# Questions on which to do first,gazebo footing or pavers?



## redman88 (Oct 5, 2012)

I would do the concrete foundation for the gazebo first


----------



## Canarywood1 (May 5, 2012)

1) Should I have the gazebo post planted in the concrete or would concrete anchors be adequate. I like to ability to remove the gazebo if there was ever a need with anchors, but it's not a must.


Wood should never be encased in concrete.


----------



## Vince82 (Apr 13, 2013)

Canarywood1 said:


> 1) Should I have the gazebo post planted in the concrete or would concrete anchors be adequate. I like to ability to remove the gazebo if there was ever a need with anchors, but it's not a must.
> 
> 
> Wood should never be encased in concrete.


I've been reading on this site and it seems like this was debated over many times. While embedded post offer more strength, I know they will rot over time. Are these anchors that strong?


----------



## jsbuilders (Apr 13, 2013)

Canarywood1 said:


> 1) Should I have the gazebo post planted in the concrete or would concrete anchors be adequate. I like to ability to remove the gazebo if there was ever a need with anchors, but it's not a must.
> 
> Wood should never be encased in concrete.


And it really shouldn't touch it.


----------



## Canarywood1 (May 5, 2012)

Vince82 said:


> I've been reading on this site and it seems like this was debated over many times. While embedded post offer more strength, I know they will rot over time. Are these anchors that strong?


 
I'd use simpson ties,they are top of the line.


----------



## stadry (Jun 20, 2009)

*IF anchors are good enough for coastal bldg codes, they certainly will work for a gazebo absent hurricanes/tornadoes in which case 1 would best bend over & grab ankles no matter what anchor was used  calculating wind uplift force will determine how many columns & hurricane anchors are rqd.
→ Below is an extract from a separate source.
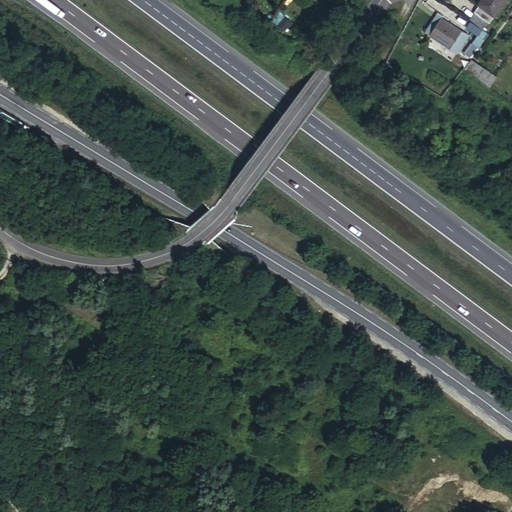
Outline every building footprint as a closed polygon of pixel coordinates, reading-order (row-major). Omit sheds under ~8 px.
[(506,0),(481,0),(477,5),(479,6),(474,13),(475,14),(470,20),(483,30),(487,24),(488,24),(506,0)] [(428,36),(448,49),(449,49),(460,32),(439,18),(428,36)] [(486,34),(469,23),(465,29),(482,40),(486,34)] [(444,55),(451,61),(460,67),(464,61),(449,49),(448,49),(444,55)] [(464,68),(489,87),(496,77),(471,60),(464,68)]
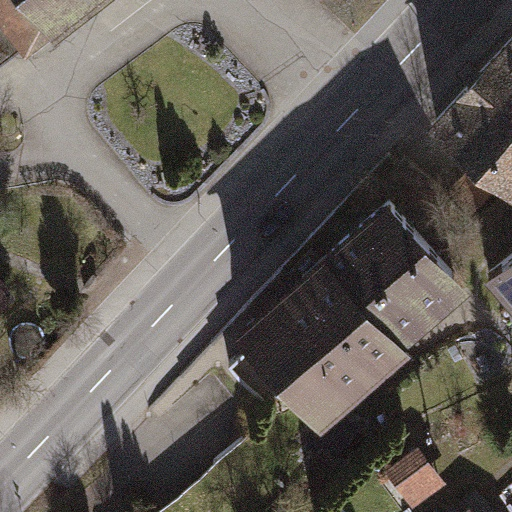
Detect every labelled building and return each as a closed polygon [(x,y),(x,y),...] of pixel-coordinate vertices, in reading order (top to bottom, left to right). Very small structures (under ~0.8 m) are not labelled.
[(0,0),(0,61),(83,0),(0,0)] [(511,35),(438,118),(511,184),(511,35)] [(466,284),(389,196),(326,251),(404,339),(466,284)] [(409,344),(404,339),(326,251),(224,341),(231,349),(222,356),(261,400),(282,381),(319,423),(409,344)] [(511,253),(490,271),(511,298),(511,253)] [(0,274),(0,298),(12,289),(0,274)] [(419,444),(386,466),(413,504),(445,482),(419,444)] [(487,511),(477,501),(463,511),(487,511)]
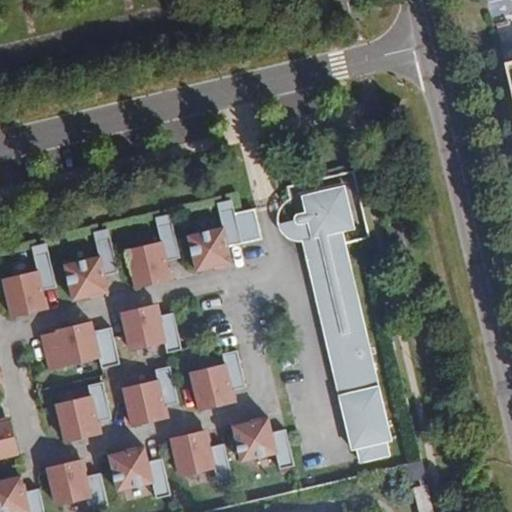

just thought of this - which came 1st - your very fine home's foundation OR the 1st floor ?

ps - not knowing where your very fine home's located means you get generic responses which may not be applicable to your inquiry :whistling2: *


----------



## Vince82 (Apr 13, 2013)

http://www.lowes.com/pd_108734-7291...uct_avg_rating|1&facetInfo=Simpson Strong-Tie

are these what you guys are talking about?


----------



## Canarywood1 (May 5, 2012)

Yup,that's them.


----------



## GBrackins (Apr 26, 2012)

I myself prefer one of these ...... http://www.strongtie.com/products/connectors/ABA-ABU-ABW.asp# the other one has to be pretty exact on with it's placement. The ones I linked will allow some wiggle room as you can drill you concrete to set your threaded rod where it needs to go.

just my opinion


----------



## Canarywood1 (May 5, 2012)

GBrackins said:


> I myself prefer one of these ...... http://www.strongtie.com/products/connectors/ABA-ABU-ABW.asp# the other one has to be pretty exact on with it's placement. The ones I linked will allow some wiggle room as you can drill you concrete to set your threaded rod where it needs to go.
> 
> just my opinion


 
Wiggle room is good,we all need some.


----------



## GBrackins (Apr 26, 2012)

I know I do .... LOL


----------



## Msradell (Sep 1, 2011)

Why are you going to pave the area where you are installing the gazebo? Is it gazebo not going to have a floor so the paving will become the floor? If that's not the case and the gazebo is going to have a separate wood floor don't worry about paving underneath it, that's just a waste of money. Just put in the footings, build the gazebo and then if you want to, pave around it.


----------



## Vince82 (Apr 13, 2013)

Msradell said:


> Why are you going to pave the area where you are installing the gazebo? Is it gazebo not going to have a floor so the paving will become the floor? If that's not the case and the gazebo is going to have a separate wood floor don't worry about paving underneath it, that's just a waste of money. Just put in the footings, build the gazebo and then if you want to, pave around it.


You are right, the gazebo is not going to have a floor so the paving will become the floor.


----------